O documento teve o sigilo retirado pelo ministro André Mendonça, do Supremo Tribunal Federal, na 6ª feira (11.set.2026). Segundo a investigação, o Havengate foi criado em 2020, nos Estados Unidos, e recebeu o primeiro repasse do fundador do Banco Master, Daniel Vorcaro, em fevereiro de 2025.
“O fundo permaneceu juridicamente ativo, mas operacionalmente inerte por quase 4 anos”, afirma o relatório. O documento registra que, em 13 de fevereiro de 2025, houve uma remessa de US$ 2.000.000 da Entre Investimentos para financiar o filme. As investigações indicam que a empresa fez repasses de Vorcaro ao fundo norte-americano.
Versão apresentada por Flávio
Em maio, durante entrevista à GloboNews, Flávio afirmou que o Havengate era um fundo exclusivo criado para a realização do filme. Ele também disse que escolheu a estrutura porque Paulo Calixto, administrador do fundo, era advogado de imigração de Eduardo Bolsonaro e pessoa de confiança do deputado.
O relatório da PF questiona a compatibilidade entre o histórico do fundo e o uso declarado dos recursos. A investigação descreve a reativação de um veículo criado originalmente para fins imobiliários, sem operação imobiliária ativa, para receber remessas internacionais vinculadas a uma produção cinematográfica.

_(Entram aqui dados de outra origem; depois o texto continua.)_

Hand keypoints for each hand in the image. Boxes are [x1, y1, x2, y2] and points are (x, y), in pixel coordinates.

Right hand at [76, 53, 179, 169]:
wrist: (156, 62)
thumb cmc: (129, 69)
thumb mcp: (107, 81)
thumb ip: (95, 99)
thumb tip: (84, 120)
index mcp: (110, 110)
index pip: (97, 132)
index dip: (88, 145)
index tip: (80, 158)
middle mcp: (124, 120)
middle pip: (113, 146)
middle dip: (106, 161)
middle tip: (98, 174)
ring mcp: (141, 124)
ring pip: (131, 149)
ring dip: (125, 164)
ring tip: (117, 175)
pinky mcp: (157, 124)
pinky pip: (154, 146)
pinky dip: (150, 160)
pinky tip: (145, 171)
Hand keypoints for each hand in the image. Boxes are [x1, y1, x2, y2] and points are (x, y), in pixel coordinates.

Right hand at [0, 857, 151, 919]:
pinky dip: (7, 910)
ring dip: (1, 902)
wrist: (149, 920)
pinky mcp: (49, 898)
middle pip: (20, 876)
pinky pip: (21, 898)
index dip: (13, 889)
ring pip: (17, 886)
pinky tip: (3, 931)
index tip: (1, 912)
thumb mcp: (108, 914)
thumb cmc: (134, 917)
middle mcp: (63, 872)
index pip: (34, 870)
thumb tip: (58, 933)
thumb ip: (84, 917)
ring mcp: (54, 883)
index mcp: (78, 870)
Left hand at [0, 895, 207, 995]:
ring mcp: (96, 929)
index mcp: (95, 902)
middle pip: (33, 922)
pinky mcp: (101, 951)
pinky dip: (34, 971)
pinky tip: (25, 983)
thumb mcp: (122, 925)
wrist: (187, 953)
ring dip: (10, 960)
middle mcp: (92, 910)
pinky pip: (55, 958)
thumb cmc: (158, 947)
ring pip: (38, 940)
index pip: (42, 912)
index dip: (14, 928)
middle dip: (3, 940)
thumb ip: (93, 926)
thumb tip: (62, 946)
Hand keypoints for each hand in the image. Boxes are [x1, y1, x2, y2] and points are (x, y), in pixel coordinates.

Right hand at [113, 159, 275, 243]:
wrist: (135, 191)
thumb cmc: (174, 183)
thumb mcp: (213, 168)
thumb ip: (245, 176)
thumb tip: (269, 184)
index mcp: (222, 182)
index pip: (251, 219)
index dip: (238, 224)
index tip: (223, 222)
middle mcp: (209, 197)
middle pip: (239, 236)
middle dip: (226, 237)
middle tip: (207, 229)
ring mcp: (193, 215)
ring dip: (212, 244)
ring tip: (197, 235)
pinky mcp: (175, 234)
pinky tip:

Flávio afirmou ainda que os recursos não beneficiaram Eduardo nos Estados Unidos. Nos arquivos cujo sigilo foi retirado, porém, uma manifestação da Procuradoria-Geral da República diz que Eduardo “orientou” os recursos no país.
Flávio Bolsonaro e Eduardo Bolsonaro foram procurados para comentar o relatório da PF, mas não responderam até a publicação do material.